▸ What the task asks:
Pull out from the material below all lines with "down".

▸ Input material:
-*-*-

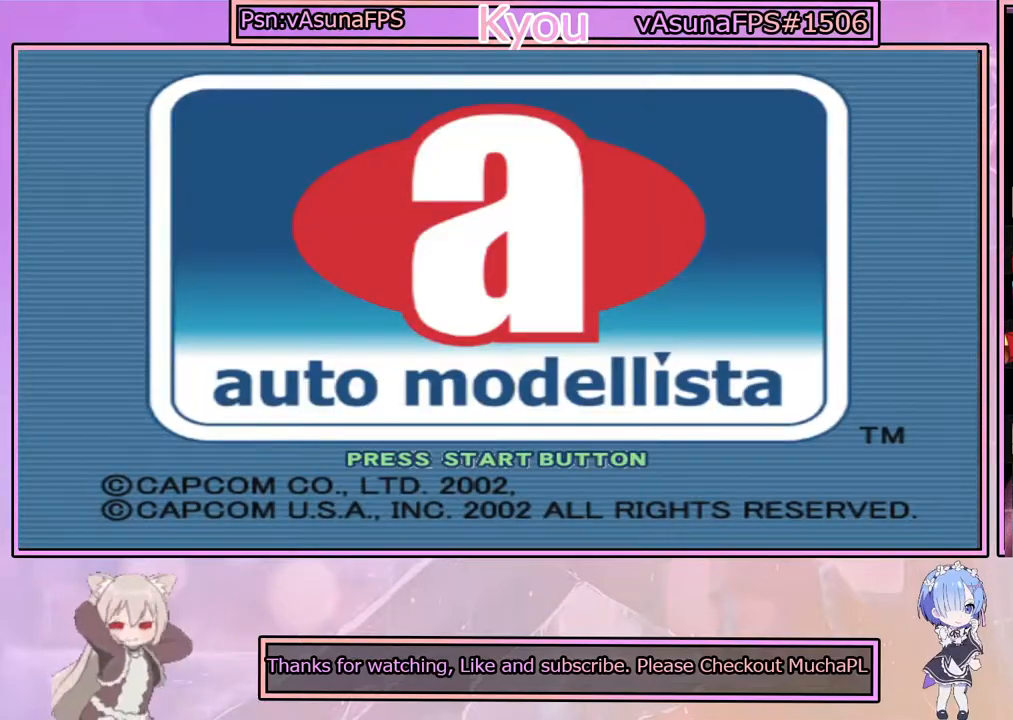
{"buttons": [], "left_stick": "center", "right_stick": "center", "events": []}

-*-*-

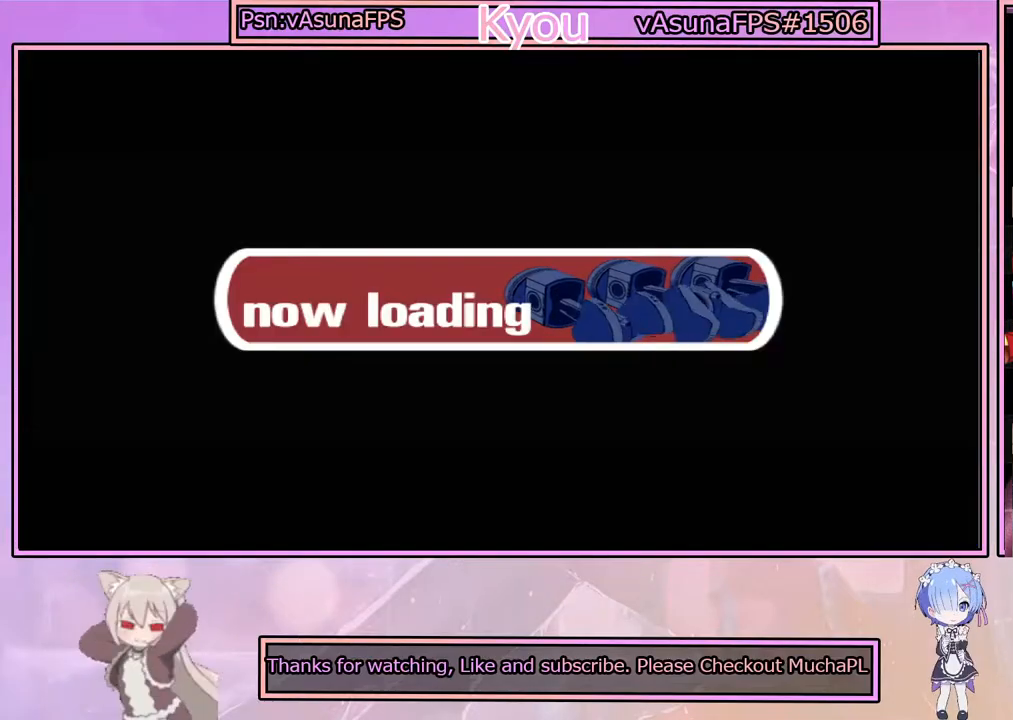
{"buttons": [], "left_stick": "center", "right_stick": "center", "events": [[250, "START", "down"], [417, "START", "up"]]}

-*-*-

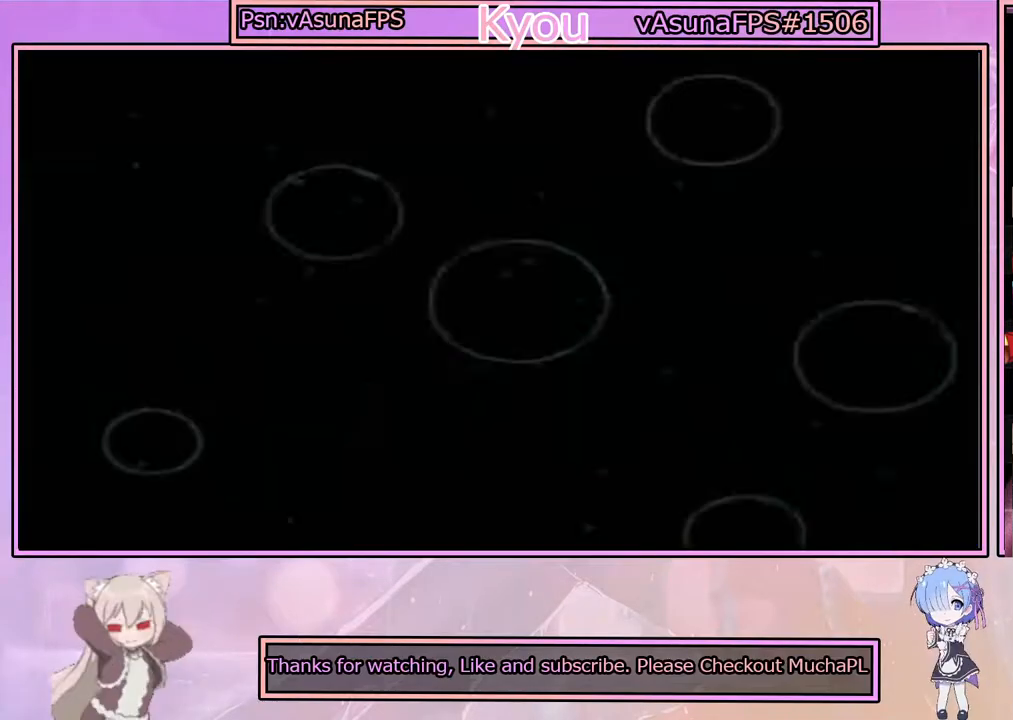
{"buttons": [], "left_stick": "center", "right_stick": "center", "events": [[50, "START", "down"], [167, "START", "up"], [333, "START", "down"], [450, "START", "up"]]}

-*-*-

▸ Result for this task:
{"buttons": [], "left_stick": "center", "right_stick": "center", "events": [[250, "START", "down"], [417, "START", "up"]]}
{"buttons": [], "left_stick": "center", "right_stick": "center", "events": [[50, "START", "down"], [167, "START", "up"], [333, "START", "down"], [450, "START", "up"]]}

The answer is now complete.